Richard Shops is a former well-known British high street retailer of women's fashion.
Richard Shops was originally part of the clothes-selling empire United Drapery Stores, created in 1927 by the controversial Leeds-born businessman and philanthropist Jack Lyons. From the 1960s to the 1990s it was a ubiquitous part of almost every British high street and shopping centre, selling fashion clothing designed to appeal to teenage girls and young women.
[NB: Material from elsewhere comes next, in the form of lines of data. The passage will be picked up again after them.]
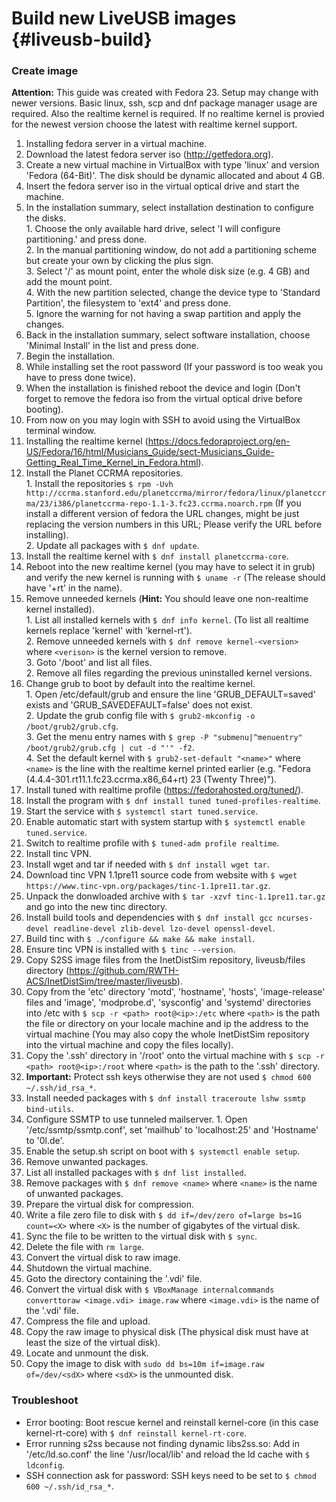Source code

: # Build new LiveUSB images {#liveusb-build}

### Create image

**Attention:**  This guide was created with Fedora 23. Setup may change with newer versions. Basic linux, ssh, scp and dnf package manager
            usage are required. Also the realtime kernel is required. If no realtime kernel is provied for the newest version choose
            the latest with realtime kernel support.

1. Installing fedora server in a virtual machine.  
  1. Download the latest fedora server iso (http://getfedora.org).  
  2. Create a new virtual machine in VirtualBox with type 'linux' and version 'Fedora (64-Bit)'. The disk should be dynamic allocated and about 4 GB.  
  3. Insert the fedora server iso in the virtual optical drive and start the machine.  
  4. In the installation summary, select installation destination to configure the disks.  
    1. Choose the only available hard drive, select 'I will configure partitioning.' and press done.  
    2. In the manual partitioning window, do not add a partitioning scheme but create your own by clicking the plus sign.  
    3. Select '/' as mount point, enter the whole disk size (e.g. 4 GB) and add the mount point.  
    4. With the new partition selected, change the device type to 'Standard Partition', the filesystem to 'ext4' and press done.  
    5. Ignore the warning for not having a swap partition and apply the changes.  
  5. Back in the installation summary, select software installation, choose 'Minimal Install' in the list and press done.  
  6. Begin the installation.  
  7. While installing set the root password (If your password is too weak you have to press done twice).  
  8. When the installation is finished reboot the device and login (Don't forget to remove the fedora iso from the virtual optical drive before booting).  
  9. From now on you may login with SSH to avoid using the VirtualBox terminal window.  
2. Installing the realtime kernel (https://docs.fedoraproject.org/en-US/Fedora/16/html/Musicians_Guide/sect-Musicians_Guide-Getting_Real_Time_Kernel_in_Fedora.html).  
  1. Install the Planet CCRMA repositories.  
    1. Install the repositories `$ rpm -Uvh http://ccrma.stanford.edu/planetccrma/mirror/fedora/linux/planetccrma/23/i386/planetccrma-repo-1.1-3.fc23.ccrma.noarch.rpm` (If you
            install a different version of fedora the URL changes, might be just replacing the version numbers in this URL; Please verify the URL before installing).  
    2. Update all packages with `$ dnf update`.  
  2. Install the realtime kernel with `$ dnf install planetccrma-core`.  
  3. Reboot into the new realtime kernel (you may have to select it in grub) and verify the new kernel is running with `$ uname -r` (The release should have '+rt' in the name).  
  4. Remove unneeded kernels (**Hint:** You should leave one non-realtime kernel installed).  
    1. List all installed kernels with `$ dnf info kernel`. (To list all realtime kernels replace 'kernel' with 'kernel-rt').  
    2. Remove unneeded kernels with `$ dnf remove kernel-<version>` where `<verison>` is the kernel version to remove.  
    3. Goto '/boot' and list all files.  
    2. Remove all files regarding the previous uninstalled kernel versions.  
  5. Change grub to boot by default into the realtime kernel.  
    1. Open /etc/default/grub and ensure the line 'GRUB_DEFAULT=saved' exists and 'GRUB_SAVEDEFAULT=false' does not exist.  
    2. Update the grub config file with `$ grub2-mkconfig -o /boot/grub2/grub.cfg`.  
    3. Get the menu entry names with `$ grep -P "submenu|^menuentry" /boot/grub2/grub.cfg | cut -d "'" -f2`.  
    4. Set the default kernel with `$ grub2-set-default "<name>"` where `<name>` is the line with the realtime kernel printed earlier (e.g. "Fedora (4.4.4-301.rt11.1.fc23.ccrma.x86_64+rt) 23 (Twenty Three)").  
3. Install tuned with realtime profile (https://fedorahosted.org/tuned/).  
  1. Install the program with `$ dnf install tuned tuned-profiles-realtime`.  
  2. Start the service with `$ systemctl start tuned.service`.  
  3. Enable automatic start with system startup with `$ systemctl enable tuned.service`.  
  4. Switch to realtime profile with `$ tuned-adm profile realtime`.  
4. Install tinc VPN.  
  1. Install wget and tar if needed with `$ dnf install wget tar`.  
  2. Download tinc VPN 1.1pre11 source code from website with `$ wget https://www.tinc-vpn.org/packages/tinc-1.1pre11.tar.gz`.  
  3. Unpack the donwloaded archive with `$ tar -xzvf tinc-1.1pre11.tar.gz` and go into the new tinc directory.  
  4. Install build tools and dependencies with `$ dnf install gcc ncurses-devel readline-devel zlib-devel lzo-devel openssl-devel`.  
  5. Build tinc with `$ ./configure && make && make install`.  
  6. Ensure tinc VPN is installed with `$ tinc --version`.  
5. Copy S2SS image files from the InetDistSim repository, liveusb/files directory (https://github.com/RWTH-ACS/InetDistSim/tree/master/liveusb).  
  1. Copy from the 'etc' directory 'motd', 'hostname', 'hosts', 'image-release' files and 'image', 'modprobe.d', 'sysconfig' and 'systemd' directories into /etc with `$ scp -r <path> root@<ip>:/etc` where
        `<path>` is the path the file or directory on your locale machine and ip the address to the virtual machine (You may also copy the whole InetDistSim repository into the virtual machine and
        copy the files locally).  
  2. Copy the '.ssh' directory in '/root' onto the virtual machine with `$ scp -r <path> root@<ip>:/root` where `<path>` is the path to the '.ssh' directory.  
  3. **Important:** Protect ssh keys otherwise they are not used `$ chmod 600 ~/.ssh/id_rsa_*`.
  4. Install needed packages with `$ dnf install traceroute lshw ssmtp bind-utils`.  
  5. Configure SSMTP to use tunneled mailserver.
    1. Open '/etc/ssmtp/ssmtp.conf', set 'mailhub' to 'localhost:25' and 'Hostname' to '0l.de'.
  6. Enable the setup.sh script on boot with `$ systemctl enable setup`.
6. Remove unwanted packages.
  1. List all installed packages with `$ dnf list installed`.
  2. Remove packages with `$ dnf remove <name>` where `<name>` is the name of unwanted packages.
7. Prepare the virtual disk for compression.  
  1. Write a file zero file to disk with `$ dd if=/dev/zero of=large bs=1G count=<X>` where `<X>` is the number of gigabytes of the virtual disk.  
  2. Sync the file to be written to the virtual disk with `$ sync`.  
  3. Delete the file with `rm large`.  
8. Convert the virtual disk to raw image.  
  1. Shutdown the virtual machine.  
  2. Goto the directory containing the '.vdi' file.  
  3. Convert the virtual disk with `$ VBoxManage internalcommands converttoraw <image.vdi> image.raw` where `<image.vdi>` is the name of the '.vdi' file.  
  4. Compress the file and upload.  
9. Copy the raw image to physical disk (The physical disk must have at least the size of the virtual disk).  
  1. Locate and unmount the disk.  
  2. Copy the image to disk with `sudo dd bs=10m if=image.raw of=/dev/<sdX>` where `<sdX>` is the unmounted disk.  


### Troubleshoot
 - Error booting: Boot rescue kernel and reinstall kernel-core (in this case kernel-rt-core) with `$ dnf reinstall kernel-rt-core`.
 - Error running s2ss because not finding dynamic libs2ss.so: Add in '/etc/ld.so.conf' the line '/usr/local/lib' and reload the ld cache with `$ ldconfig`.
 - SSH connection ask for password: SSH keys need to be set to `$ chmod 600 ~/.ssh/id_rsa_*`.
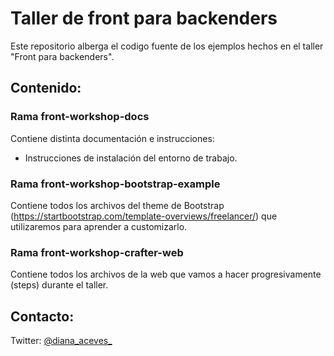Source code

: Taller de front para backenders
=======================================
Este repositorio alberga el codigo fuente de los ejemplos hechos en el taller "Front para backenders".

Contenido:
----------------------
### Rama front-workshop-docs
Contiene distinta documentación e instrucciones:
- Instrucciones de instalación del entorno de trabajo.

### Rama front-workshop-bootstrap-example
Contiene todos los archivos del theme de Bootstrap (https://startbootstrap.com/template-overviews/freelancer/) que utilizaremos para aprender a customizarlo.

### Rama front-workshop-crafter-web
Contiene todos los archivos de la web que vamos a hacer progresivamente (steps) durante el taller.

Contacto:
----------------------
Twitter: [@diana_aceves_](https://twitter.com/diana_aceves_)
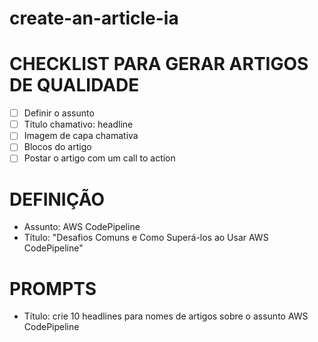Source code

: # create-an-article-ia

# CHECKLIST PARA GERAR ARTIGOS DE QUALIDADE
- [ ] Definir o assunto
- [ ] Título chamativo: headline
- [ ] Imagem de capa chamativa
- [ ] Blocos do artigo
- [ ] Postar o artigo com um call to action

# DEFINIÇÃO
- Assunto: AWS CodePipeline
- Título: "Desafios Comuns e Como Superá-los ao Usar AWS CodePipeline"

# PROMPTS
- Título: crie 10 headlines para nomes de artigos sobre o assunto AWS CodePipeline
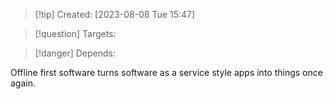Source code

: 
>[!tip] Created: [2023-08-08 Tue 15:47]

>[!question] Targets: 

>[!danger] Depends: 

Offline first software turns software as a service style apps into things once again.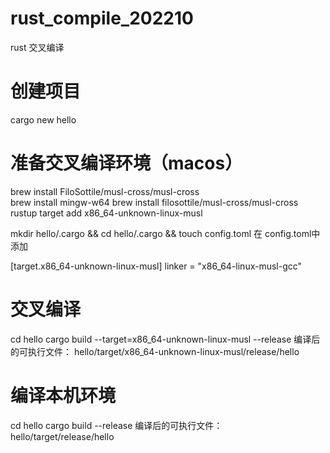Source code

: # rust_compile_202210
rust 交叉编译


# 创建项目
cargo new hello

# 准备交叉编译环境（macos）

brew install FiloSottile/musl-cross/musl-cross  
brew install mingw-w64 
brew install filosottile/musl-cross/musl-cross
rustup target add x86_64-unknown-linux-musl

mkdir hello/.cargo && cd hello/.cargo && touch config.toml
在 config.toml中添加

[target.x86_64-unknown-linux-musl]
linker = "x86_64-linux-musl-gcc"

# 交叉编译
cd hello
cargo build --target=x86_64-unknown-linux-musl --release
编译后的可执行文件： hello/target/x86_64-unknown-linux-musl/release/hello

# 编译本机环境
cd hello
cargo build --release
编译后的可执行文件： hello/target/release/hello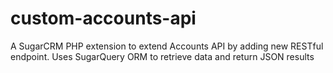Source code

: # custom-accounts-api
A SugarCRM PHP extension to extend Accounts API by adding new RESTful endpoint.  Uses SugarQuery ORM to retrieve data and return JSON results
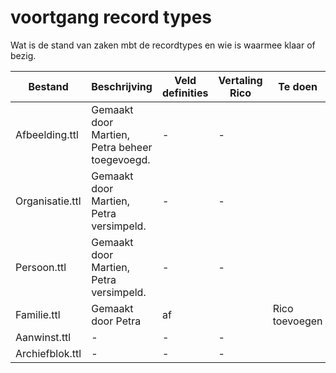 # voortgang record types

Wat is de stand van zaken mbt de recordtypes en wie is waarmee klaar of bezig.

| Bestand | Beschrijving | Veld definities | Vertaling Rico | Te doen 
| ------- | ------------ | --------------- | -------------- | -------
| Afbeelding.ttl  | Gemaakt door Martien, Petra beheer toegevoegd. | - | - |
| Organisatie.ttl  | Gemaakt door Martien, Petra versimpeld. | - | - |
| Persoon.ttl  | Gemaakt door Martien, Petra versimpeld. | - | - |
| Familie.ttl  | Gemaakt door Petra | af |  | Rico toevoegen
| Aanwinst.ttl     | - | - | - |
| Archiefblok.ttl | - | - | - |

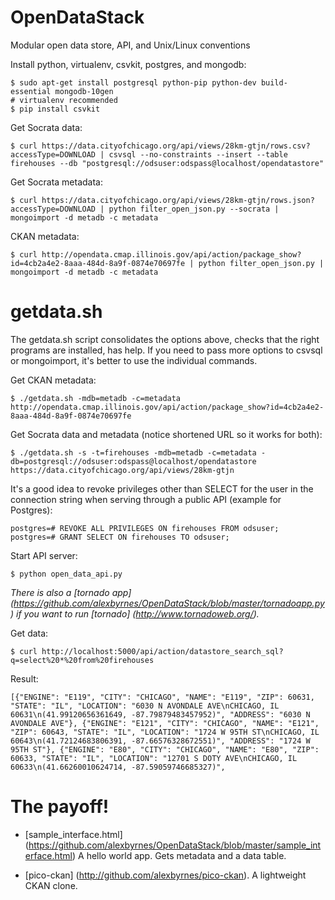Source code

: OpenDataStack
=============

Modular open data store, API, and Unix/Linux conventions

Install python, virtualenv, csvkit, postgres, and mongodb:

    $ sudo apt-get install postgresql python-pip python-dev build-essential mongodb-10gen
    # virtualenv recommended
    $ pip install csvkit
    
Get Socrata data:

    $ curl https://data.cityofchicago.org/api/views/28km-gtjn/rows.csv?accessType=DOWNLOAD | csvsql --no-constraints --insert --table firehouses --db "postgresql://odsuser:odspass@localhost/opendatastore"

Get Socrata metadata:

    $ curl https://data.cityofchicago.org/api/views/28km-gtjn/rows.json?accessType=DOWNLOAD | python filter_open_json.py --socrata | mongoimport -d metadb -c metadata

CKAN metadata:

    $ curl http://opendata.cmap.illinois.gov/api/action/package_show?id=4cb2a4e2-8aaa-484d-8a9f-0874e70697fe | python filter_open_json.py | mongoimport -d metadb -c metadata



# getdata.sh

The getdata.sh script consolidates the options above, checks that the right programs are installed, has help.  If you need to pass more options to csvsql or mongoimport, it's better to use the individual commands.

Get CKAN metadata:

    $ ./getdata.sh -mdb=metadb -c=metadata http://opendata.cmap.illinois.gov/api/action/package_show?id=4cb2a4e2-8aaa-484d-8a9f-0874e70697fe

Get Socrata data and metadata (notice shortened URL so it works for both):

    $ ./getdata.sh -s -t=firehouses -mdb=metadb -c=metadata -db=postgresql://odsuser:odspass@localhost/opendatastore https://data.cityofchicago.org/api/views/28km-gtjn


It's a good idea to revoke privileges other than SELECT for the user in the connection string when serving through a public API (example for Postgres):

    postgres=# REVOKE ALL PRIVILEGES ON firehouses FROM odsuser;
    postgres=# GRANT SELECT ON firehouses TO odsuser;

Start API server:

    $ python open_data_api.py
    
*There is also a [tornado app] (https://github.com/alexbyrnes/OpenDataStack/blob/master/tornadoapp.py) if you want to run [tornado] (http://www.tornadoweb.org/).*

Get data:

    $ curl http://localhost:5000/api/action/datastore_search_sql?q=select%20*%20from%20firehouses

Result:

    [{"ENGINE": "E119", "CITY": "CHICAGO", "NAME": "E119", "ZIP": 60631, "STATE": "IL", "LOCATION": "6030 N AVONDALE AVE\nCHICAGO, IL 60631\n(41.99120656361649, -87.79879483457952)", "ADDRESS": "6030 N AVONDALE AVE"}, {"ENGINE": "E121", "CITY": "CHICAGO", "NAME": "E121", "ZIP": 60643, "STATE": "IL", "LOCATION": "1724 W 95TH ST\nCHICAGO, IL 60643\n(41.72124683806391, -87.66576328672551)", "ADDRESS": "1724 W 95TH ST"}, {"ENGINE": "E80", "CITY": "CHICAGO", "NAME": "E80", "ZIP": 60633, "STATE": "IL", "LOCATION": "12701 S DOTY AVE\nCHICAGO, IL 60633\n(41.66260010624714, -87.59059746685327)",



# The payoff!  

* [sample_interface.html] (https://github.com/alexbyrnes/OpenDataStack/blob/master/sample_interface.html) A hello world app.  Gets metadata and a data table.

* [pico-ckan] (http://github.com/alexbyrnes/pico-ckan). A lightweight CKAN clone.


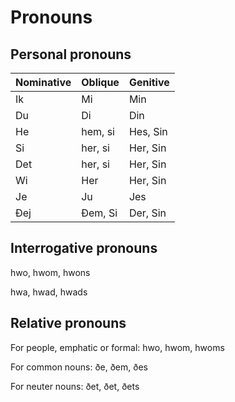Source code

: # Pronouns

## Personal pronouns

| Nominative | Oblique | Genitive |
|:---------|:--------|:---------|
| Ik       | Mi      | Min      |
| Du       | Di      | Din      |
| He       | hem, si | Hes, Sin |
| Si       | her, si | Her, Sin |
| Det      | her, si | Her, Sin |
| Wi       | Her     | Her, Sin |
| Je       | Ju      | Jes      |
| Ðej      | Ðem, Si | Der, Sin |

## Interrogative pronouns

hwo, hwom, hwons

hwa, hwad, hwads

## Relative pronouns

For people, emphatic or formal: hwo, hwom, hwoms

For common nouns: ðe, ðem, ðes

For neuter nouns: ðet, ðet, ðets
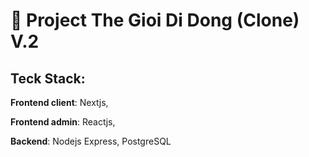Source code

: #  🚀 Project The Gioi Di Dong (Clone) V.2

## Teck Stack:
**Frontend client**:
Nextjs,

**Frontend admin**: 
Reactjs,

**Backend**: 
Nodejs Express, PostgreSQL 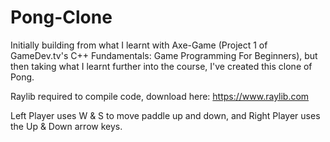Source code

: # Pong-Clone

Initially building from what I learnt with Axe-Game (Project 1 of GameDev.tv's C++ Fundamentals: Game Programming For Beginners), but then taking what I learnt further into the course, I've created this clone of Pong.

Raylib required to compile code, download here: https://www.raylib.com

Left Player uses W & S to move paddle up and down, and Right Player uses the Up & Down arrow keys.
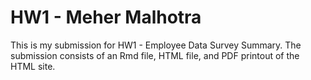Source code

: # HW1 - Meher Malhotra
This is my submission for HW1 - Employee Data Survey Summary. The submission consists of an Rmd file, HTML file, and PDF printout of the HTML site.
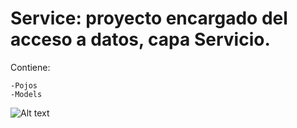 # Service: proyecto encargado del acceso a datos, capa Servicio.

Contiene:

	-Pojos
	-Models
	
![Alt text](https://github.com/ipartek/java_2018_0508/blob/ainaraGoitia/youtube/service/screenshot-bbdd.PNG)

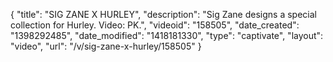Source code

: {
    "title": "SIG ZANE X HURLEY",
    "description": "Sig Zane designs a special collection for Hurley. Video: PK.",
    "videoid": "158505",
    "date_created": "1398292485",
    "date_modified": "1418181330",
    "type": "captivate",
    "layout": "video",
    "url": "\/v\/sig-zane-x-hurley\/158505"
}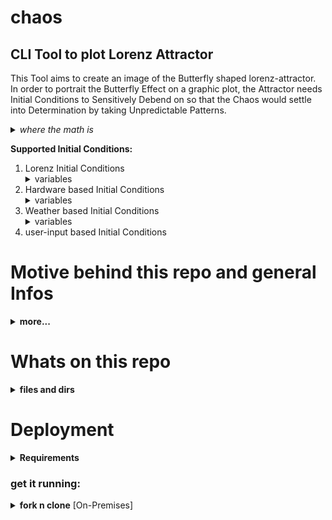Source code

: # chaos
<h2>CLI Tool to plot Lorenz Attractor</h2>

<p>This Tool aims to create an image of the Butterfly shaped lorenz-attractor. In order to portrait the Butterfly Effect on a graphic plot, the Attractor needs Initial Conditions to Sensitively Debend on so that the Chaos would settle into Determination by taking Unpredictable Patterns.</p>
<details>
<summary><em>where the math is</em></summary> <em>to be found in file <b>lorenz_attractor.py</b> lines 17 to 46 is where the Lorenz ordinary differential equations constansts and variables are declared and described.</em> <em>lines from 67 to 81 is where the 'ode's are defined and solved</em>
</details>

<b>Supported Initial Conditions:</b> 
<ol>
  <li>Lorenz Initial Conditions <details><summary>variables</summary>Rate of convection proportional value <em>x</em> = 0<br> Horizontal Temperature Variation proportional value <em>y</em> = 1<br> Vertical Temprature Variation proportional value <em>z</em> = 1,05</details></li> 
  
  <li>Hardware based Initial Conditions <details><summary>variables</summary>Rate of convection proportional value <em>x</em> = CPU-Temprature<br> Horizontal Temperature Variation proportional value <em>y</em> = Memory-Load<br> Vertical Temprature Variation proportional value <em>z</em> = Recived Network Packets</details></li> 

  <li>Weather based Initial Conditions <details><summary>variables</summary>Rate of convection proportional value <em>x</em> = City-Temprature<br> Horizontal Temperature Variation proportional value <em>y</em> = City-Humidity<br> Vertical Temprature Variation proportional value <em>z</em> = City Wind Speed</details></li> 
  
 <li>user-input based Initial Conditions</li> 

</ol>

# Motive behind this repo and general Infos
<details>
<summary><b>more...</b></summary>  
  <p>Nothing fancy here, while I'am trying to understand the chaos theory by reading <em>CHAOS by James Gleick</em></p>
  <p>And also while I' am learning <em>golang</em></p>
  <p>I thought to look up a <em>python</em> script that can plot the Lorenz Attractor, it sounded like fun as by tweaking the Initial Conditions you get to influence the graphic result<p>
  <p>Under the influence of the tragidy of me still not landing a job after my graduation, I picked myself up with the programing language I am comfortable with, <em>python</em> and its cool dependencies and modules</p>
  <p>i started writing funcs.py to integrate user-input to the orginal lorenz_attractor.py plotter script
  and thought about two ways to get unique Initial values for the plot, <b>Hardware readings</b> and <b>Weather readings</b>, the latter based on http request fetched data for a city based on user input. as the fetched data from readings is always slightly different this would garantie a unique slightly different plot on  each run</p><p>in order to get a similiar attractor to Lorenzs, the fetched initial positive valus has to go through under simple math to keep them near to Lorenzs initial variables values where <em>x</em> < 1 & <em>y</em>, <em>z</em> >= 1 </p> 
</details>

# Whats on this repo
<details>
<summary><b>files and dirs</b></summary><br>
  <ul>
  <li><b>__pycache__ </b> directory that is created by the Python interpreter when it imports a module. It contains the compiled bytecode of the module, which can be used to speed up subsequent imports of the same module</li>
  <li><b>.vscode</b> has the settings.json file for your vscode to automate <em>chaosenv</em> activation while running <em>lorenz_attractor.py</em></li>
  <li><b>chaosenv</b> Python enviroment directory to store requierd modules files</li>
  <li><b>graphs</b> directory to store plotted graphics</li>
  <li><b>filesservergraphs</b> pre-build Golang Executable to <b>HTTP</b> serve files in <em>graphs</em> directory on port <u>9630</u></li>
  <li><b>funcs.py</b> functions to integrate user-input</li>
  <li><b>lorenz_attractor.py</b> plotter</li>
 </ul>
</details>

# Deployment
<details>
<summary><b>Requirements</b></summary>
  <ul>
  <li>GNU/LINUX System</li>
  <li>python3</li>
  <li>python3-pip</li>
  <li>python3-venv</li>
</ul>
</details>  
<h3>get it running:</h3>
<details>
  <summary><b>fork n clone</b> [On-Premises]</summary> <p>fork this repo and clone it localy</p><p>from your local machine:</p><pre><code>
    $ cd chaos
    $ source chaosenv/bin/activate
    (chaosenv)$ python3 lorenz_attractor.py
  </pre></code>
  <p>in case of Error Module not found:<br>make sure that the venv is activated and install the dependencies<pre><code>
    (chaosenv)$ pip install -r requierments.txt
  </pre></code></p>
  <p>in case of other errors, make sure you have both <em>python3-pip</em> and <em>python3-venv</em> packages installed on your system</p>
  <pre><code>
    $ sudo apt install python3-pip python3-venv
    $ python3 -m pip install virtualenv
    $ python3 -m venv ~/chaos/chaosenv
    $ source chaosenv/bin/activate
    (chaosenv)$ pip install --upgrade pip
    (chaosenv)$ pip3 install -r requierments.txt
    (chaosenv)$ pip3 install --upgrade matplotlib
    (chaosenv)$ python3 lorenz_attractor.py
  </pre></code>
  <h3>NOTE:</h3><p>Don't forget to kill fileservergraphs process</p>
</details>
In 1958 Richard Shops became part of the Allders department store group, following the reverse takeover of Allders by Jack Lyons and his brother Bernard. The combined new group was renamed UDS, and there followed a rapid expansion and promotion of the stores. In the 1970s a hugely popular television advertisement began to appear with a jingle that is still often remembered by the British public:
Richards Shops are filled with all the pretty things,
Soft and lovely pretty things to wear,
Hey there, pretty face,
Make the world a prettier place,
Come pretty up,
Come buy your clothes at Richards Shops.
In 1983 UDS was sold to Hanson plc, but, in an attempt to recover the cost of the purchase, Hanson immediately split Richard Shops from UDS and sold it on as a separate company. It was bought by the newly formed retail group Habitat/Mothercare PLC, and became part of Storehouse plc following the merger of Habitat/Mothercare with British Home Stores in 1986.
With the financial troubles suffered by the Storehouse group in the late 1980s, Richard Shops began to lose direction at a time when the high street was becoming a more competitive place for fashion retailers. Since 1972 the men's clothing retailer Burton's had been expanding its chain of women's fashion stores under the TopShop brand, and in 1979 it acquired Richard Shops' longtime rival Dorothy Perkins. A more direct assault on Richard Shops came from the Burton Group as Burton's was now known in 1984 when it launched the women's fashion chain Principles. Not only did Principles manage to capture something of the mood of the late 1980s in its designs, but it represented the most direct assault to date by Burton on the largely middle-class customer base of Richard Shops.
In 1988 Storehouse appointed a new chief executive, Michael Julien , to replace Terence Conran, and the group was reorganised into three divisions, with Richard Shops sharing 'Speciality Retailing' with the group's brands Mothercare, Blazer, Anonymous, and Jacadi.
In 1992 Richard Shops was sold to the British retailing giant Sears plc (not to be confused with the American stores of the same name), the then owner of the London department store Selfridges, and the women's clothing retailers Wallis, Miss Selfridge and Outfit. In 1999 Sir Philip Green, who had acquired Sears plc, transferred Richard Shops, along with Wallis, to the Arcadia Group which immediately announced the closure of all branches of Richard Shops, or their conversion to other Arcadia brands.
Today the company Richard Shops Holdings, and associated limited companies, are still registered with Companies House as 'dormant companies' with their head offices at Arcadia's headquarters in London. However no stores are now trading as Richard Shops.